### YANG DIKERJAKAN
**A)** Tuliskan kembali dengan tepat bagian teks tentang DPR yang dibuka dengan kata-kata "Tetapi, ketika itu, kami" dan ditutup dengan "Menyetujui pilihan kami.".
**B)** Jawablah pertanyaan berikut berdasarkan teks tentang DPR.
(i) Menurut Gus Dur, penulis lebih cocok berkecimpung di bidang apa?
(ii) Gus Dur pernah mengatakan bahwa DPR seperti apa?
(iii) Mbah Tardjo adalah politikus gaek yang berasal dari partai mana?

### BAGIAN TEKS
● ● ● ●

Bye Bye DPR
Ketika pada 2003 setiap parpol
harus menyusun daftar calon anggota legislatif (caleg) untuk Pemilu 2004, Gus
Dur menyarankan saya tak ikut mendaftar untuk menjadi caleg. Sebab, kata Gus
Dur, saya tak cocok menjadi anggota DPR. "Pak Mahfud lebih cocok di bidang
penegakan hukum. Nanti kita usahakan Pak Mahfud masuk ke MA saja," katanya
ketika itu.
Gus Dur
juga menyarankan Alwi Shihab, Khofifah Indar Parawansa, dan A.S. Hikam yang
juga dari PKB tidak ikut menjadi caleg karena lebih tepat di lembaga non-DPR.
Tetapi, ketika itu, kami tetap menjadi caleg karena selain direkomendasi oleh
daerah, nanti masih dapat berpindah ke lembaga lain yang lebih tepat. Seperti
biasanya, Gus Dur tak memaksa. Menyetujui pilihan kami.
Interupsi
Celometan
Ketika
benar-benar terpilih sebagai anggota DPR, saya mempersiapkan diri dengan
serius. Buku-buku tentang parlemen, proses legislasi, teknik berargumen, teori
konstitusi, dan perundang-undangan saya siapkan untuk berlaga di DPR. Tetapi,
begitu dilantik dan mulai ikut dalam sidang-sidang DPR, saya agak
"shocked" karena apa yang pernah dikatakan Gus Dur bahwa DPR seperti
"taman kanak-kanak" mulai terasa. Buku-buku bermutu yang saya siapkan
untuk berlaga di DPR tak ada gunanya karena tak diperlukan di sana. Pada
hari-hari pertama sidang DPR, saya punya kesan bahwa yang diperlukan adalah
keahlian celometan, rebutan ngomong tanpa arah melalui interupsi yang salah
kaprah.
Bayangkan,
sidang baru dibuka dan pimpinan baru memberikan pengantar sudah ada
teriakan-teriakan interupsi. Interupsi yang dalam teknik persidangan hanya
dipergunakan untuk meluruskan pembicaraan yang melenceng agar kembali ke pokok
masalah yang sedang dibahas ternyata dibelokkan menjadi alat celometan. Belum
ada pokok masalah yang dibahas sudah diinterupsi dengan berbagai hal yang remeh
temeh.
Bahkan,
menyebutkan interupsi pun banyak yang salah. Ada yang meneriakkan
"instruksi", ada yang meneriakkan "instrupsi", yang lain
lagi meneriakkan "intruksi". Bahkan, ada yang meneriakkan
"interaksi" tanpa kikuk. Kacaunya lagi, belum diberi izin bicara banyak
penginterupsi yang nyerocos berbicara. Kalau yang memimpin sidang kebetulan
Mbah Tardjo, saya agak terhibur juga karena politikus gaek asal PDIP itu bisa
berimprovisasi dengan ringan.

● ● ● ●

Catatan dari sumber data

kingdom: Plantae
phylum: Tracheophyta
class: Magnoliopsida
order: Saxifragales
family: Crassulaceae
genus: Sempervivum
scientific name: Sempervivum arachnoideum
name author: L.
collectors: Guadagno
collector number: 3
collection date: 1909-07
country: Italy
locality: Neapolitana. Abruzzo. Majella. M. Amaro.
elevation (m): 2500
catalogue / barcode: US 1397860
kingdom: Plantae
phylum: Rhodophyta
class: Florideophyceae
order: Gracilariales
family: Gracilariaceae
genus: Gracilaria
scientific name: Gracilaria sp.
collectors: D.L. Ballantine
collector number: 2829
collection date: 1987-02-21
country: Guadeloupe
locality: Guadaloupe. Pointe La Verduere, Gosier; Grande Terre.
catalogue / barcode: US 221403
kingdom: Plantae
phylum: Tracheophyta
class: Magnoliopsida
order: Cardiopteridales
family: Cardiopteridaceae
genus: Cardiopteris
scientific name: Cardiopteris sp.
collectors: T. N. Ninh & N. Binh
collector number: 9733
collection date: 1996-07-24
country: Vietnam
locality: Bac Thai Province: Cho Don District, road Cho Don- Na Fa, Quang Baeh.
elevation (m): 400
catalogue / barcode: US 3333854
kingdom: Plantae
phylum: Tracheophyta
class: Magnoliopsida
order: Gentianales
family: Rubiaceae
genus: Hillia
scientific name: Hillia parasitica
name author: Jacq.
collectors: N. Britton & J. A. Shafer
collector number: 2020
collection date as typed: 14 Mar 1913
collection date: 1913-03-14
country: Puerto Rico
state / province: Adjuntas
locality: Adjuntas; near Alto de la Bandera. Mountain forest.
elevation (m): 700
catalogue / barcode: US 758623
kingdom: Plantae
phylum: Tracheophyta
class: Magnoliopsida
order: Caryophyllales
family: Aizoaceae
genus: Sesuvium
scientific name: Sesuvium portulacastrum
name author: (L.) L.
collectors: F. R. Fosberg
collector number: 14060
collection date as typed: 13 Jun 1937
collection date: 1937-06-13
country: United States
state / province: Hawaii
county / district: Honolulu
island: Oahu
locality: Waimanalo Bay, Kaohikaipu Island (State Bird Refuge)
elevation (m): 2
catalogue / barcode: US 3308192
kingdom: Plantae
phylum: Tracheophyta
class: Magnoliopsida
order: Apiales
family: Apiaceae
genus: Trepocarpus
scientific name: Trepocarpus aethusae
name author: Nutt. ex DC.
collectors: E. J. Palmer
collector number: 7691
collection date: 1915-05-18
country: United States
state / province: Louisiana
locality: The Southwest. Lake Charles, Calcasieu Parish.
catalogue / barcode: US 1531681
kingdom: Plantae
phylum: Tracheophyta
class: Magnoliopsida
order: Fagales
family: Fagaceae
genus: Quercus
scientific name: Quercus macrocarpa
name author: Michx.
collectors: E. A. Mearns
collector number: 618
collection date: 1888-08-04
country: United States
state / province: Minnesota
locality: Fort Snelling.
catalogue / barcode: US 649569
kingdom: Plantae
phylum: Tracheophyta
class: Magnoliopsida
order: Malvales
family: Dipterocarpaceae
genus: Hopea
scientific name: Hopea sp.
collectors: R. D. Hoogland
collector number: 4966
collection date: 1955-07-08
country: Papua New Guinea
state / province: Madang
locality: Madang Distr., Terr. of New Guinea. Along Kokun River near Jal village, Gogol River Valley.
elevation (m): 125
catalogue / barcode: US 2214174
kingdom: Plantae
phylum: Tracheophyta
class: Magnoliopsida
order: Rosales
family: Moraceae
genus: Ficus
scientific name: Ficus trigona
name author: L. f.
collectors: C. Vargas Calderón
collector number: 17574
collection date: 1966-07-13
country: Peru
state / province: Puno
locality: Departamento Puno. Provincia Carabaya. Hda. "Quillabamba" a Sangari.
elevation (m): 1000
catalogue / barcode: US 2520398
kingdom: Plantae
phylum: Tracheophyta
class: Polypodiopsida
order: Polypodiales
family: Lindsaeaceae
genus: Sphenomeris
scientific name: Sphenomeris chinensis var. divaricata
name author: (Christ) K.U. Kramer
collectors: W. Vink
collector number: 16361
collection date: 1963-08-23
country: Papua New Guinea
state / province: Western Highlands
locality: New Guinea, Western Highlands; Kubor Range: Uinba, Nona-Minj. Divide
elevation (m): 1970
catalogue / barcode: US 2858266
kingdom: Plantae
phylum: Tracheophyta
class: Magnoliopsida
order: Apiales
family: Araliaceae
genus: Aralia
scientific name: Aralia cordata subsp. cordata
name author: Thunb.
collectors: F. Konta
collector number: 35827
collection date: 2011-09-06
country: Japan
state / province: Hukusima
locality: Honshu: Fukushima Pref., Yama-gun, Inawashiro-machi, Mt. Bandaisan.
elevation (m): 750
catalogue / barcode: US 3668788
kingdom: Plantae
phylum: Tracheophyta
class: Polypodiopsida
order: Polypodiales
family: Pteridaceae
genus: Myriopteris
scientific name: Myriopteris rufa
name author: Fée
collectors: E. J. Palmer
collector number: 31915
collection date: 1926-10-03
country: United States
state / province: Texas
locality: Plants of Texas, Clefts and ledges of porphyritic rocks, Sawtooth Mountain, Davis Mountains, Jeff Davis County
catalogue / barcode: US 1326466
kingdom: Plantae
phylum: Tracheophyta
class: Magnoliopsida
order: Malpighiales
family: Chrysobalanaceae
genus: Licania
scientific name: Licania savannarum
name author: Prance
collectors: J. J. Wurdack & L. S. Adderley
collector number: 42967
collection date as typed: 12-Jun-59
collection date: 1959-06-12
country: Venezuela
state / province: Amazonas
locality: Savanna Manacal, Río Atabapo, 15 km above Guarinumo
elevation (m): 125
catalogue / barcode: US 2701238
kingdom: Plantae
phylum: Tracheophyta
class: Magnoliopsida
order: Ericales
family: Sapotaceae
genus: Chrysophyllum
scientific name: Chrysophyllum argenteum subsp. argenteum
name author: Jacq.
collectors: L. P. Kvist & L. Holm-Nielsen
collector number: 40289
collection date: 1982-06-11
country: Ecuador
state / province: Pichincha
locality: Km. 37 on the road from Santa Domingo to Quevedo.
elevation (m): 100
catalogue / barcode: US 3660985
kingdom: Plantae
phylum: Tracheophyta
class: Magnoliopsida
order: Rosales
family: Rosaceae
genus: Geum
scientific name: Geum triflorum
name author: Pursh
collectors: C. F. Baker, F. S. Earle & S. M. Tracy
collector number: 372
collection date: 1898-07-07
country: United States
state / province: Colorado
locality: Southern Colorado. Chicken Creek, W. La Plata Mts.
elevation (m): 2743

● ● ● ●

### HASIL LATIHAN
**A)**
Tetapi, ketika itu, kami tetap menjadi caleg karena selain direkomendasi oleh
daerah, nanti masih dapat berpindah ke lembaga lain yang lebih tepat. Seperti
biasanya, Gus Dur tak memaksa. Menyetujui pilihan kami.

**B)**
(i) Bidang penegakan hukum.
(ii) Seperti "taman kanak-kanak".
(iii) PDIP.